Geospatial products and international standards
The consolidation of interconnectivity in the global network has been possible thanks to the adoption of international standards. Environmental data is not an exception to this phenomenon, but its geospatial component requires new ways of visualizing, processing and transporting information. The integrated usage of data from different origins is only possible through international agreements that allow rapid consensual adoption of recent technological innovations. In this process experts from around the world and involved. They analyze the new requirements and formulate open solutions that all actors can freely adopt. This way, the development of environmental spatial data infrastructures at the European level (INSPIRE) or globally (Global Earth Observation System of Systems) is possible. They serve in the creation of knowledge about global change and the impacts of human societies that are useful for the decisions making.
CREAF contributes to this discipline in two ways: On the one hand, it brings its knowledge, sometimes leading the creation or revision of international standards. On the other hand, it releases cutting-edge and high efficiency technological implementations. It also advises and contributes to their deployment, both in the research and academic world, as well as in the public administration and private sector. CREAF is a reference in standardization and contributes this knowledge to complement research and innovation projects of national, European and global scope. In particular, the work on geospatial standards is carried out by the Research Group on Remote Sensing and Geographic Information Systems (GRUMETS).
The main lines of work and experience of CREAF in this field include:
- Leadership in the creation of international standards: Creating and reviewing geospatial standards for data visualization (WMS, WMTS), encoding (GeoJSON), download of data (WCS, GMLJP2), data documentation (Geospatial User Feedback), and preservation and packaging of data and metadata (ISO 19165, MMZX). Active participation in international organizations such as the Open Geospatial Consortium.
- Implementation and adoption of standards: Implementation of applications and practices that increase interoperability among research environments in biodiversity, ecosystems, water, citizen science, administration, etc.
- Creation of interoperable products and technologies: Remote Sensing tools and distributed Geographical Information Systems incorporate the latest international standards and serve as pilot programs for the adoption of new standards candidates.
- Data quality: CREAF maintains a quality measures vocabulary (QualityML) and promotes the correct documentation of the data quality, lineage and usage of data products and services.

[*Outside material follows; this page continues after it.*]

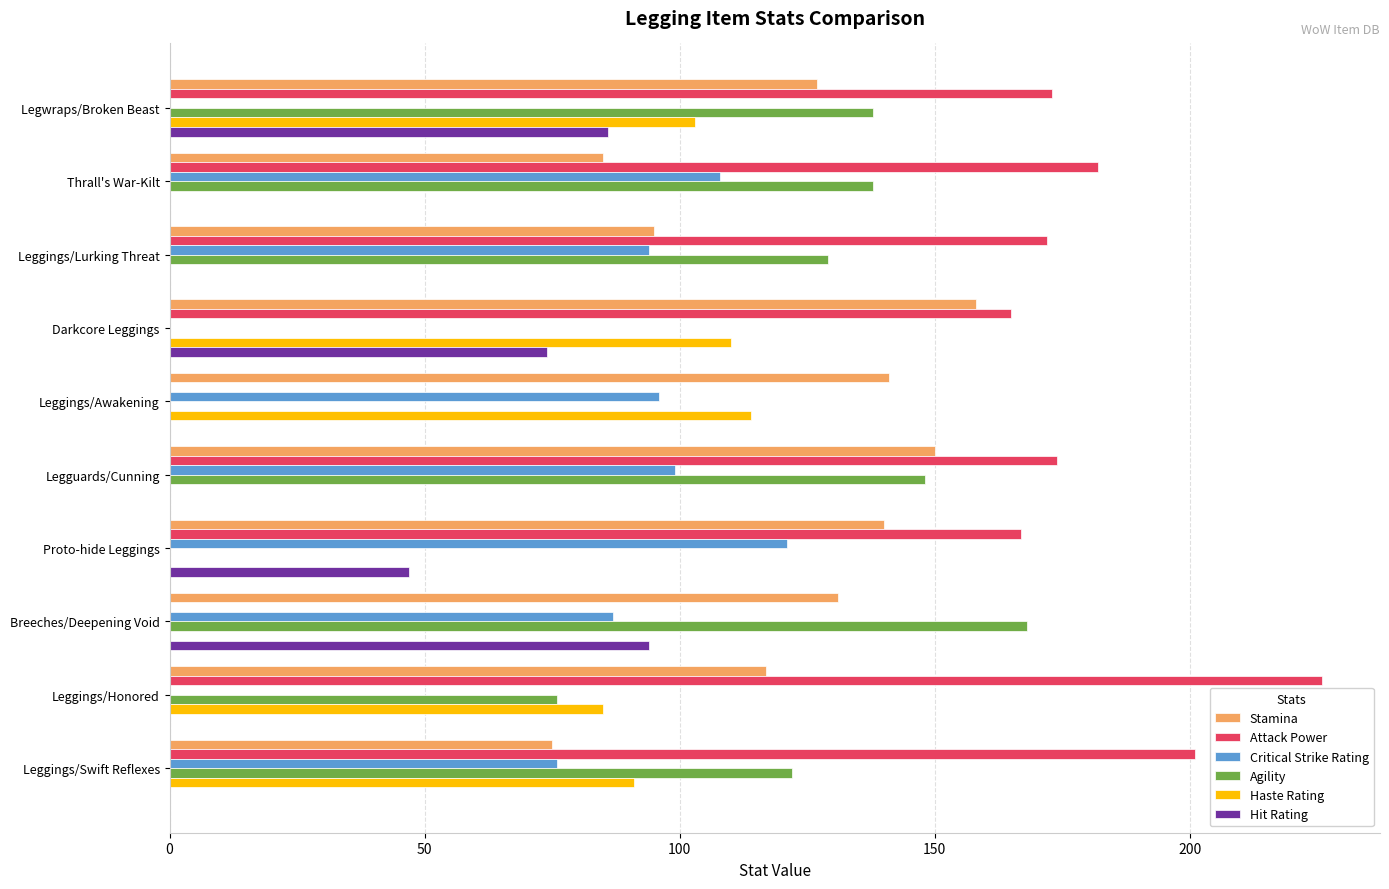

What is the sum of the Critical Strike Rating values at Legguards/Cunning and Darkcore Leggings?

99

- Viewing services, downloading data: The data produced by CREAF or the projects in which it participates is made available through interoperable servers and map portals.
- Web sensors, distributed processing and data modeling for automatic generation of knowledge: Research is done on the management of automatic sensor data and the automatic processing of data to assist in the knowledge creation process.
- Data management and preservation: CREAF pilots and refines innovative data management and preservation policies and principles based on international standards and performs data management and migration to ensure its preservation.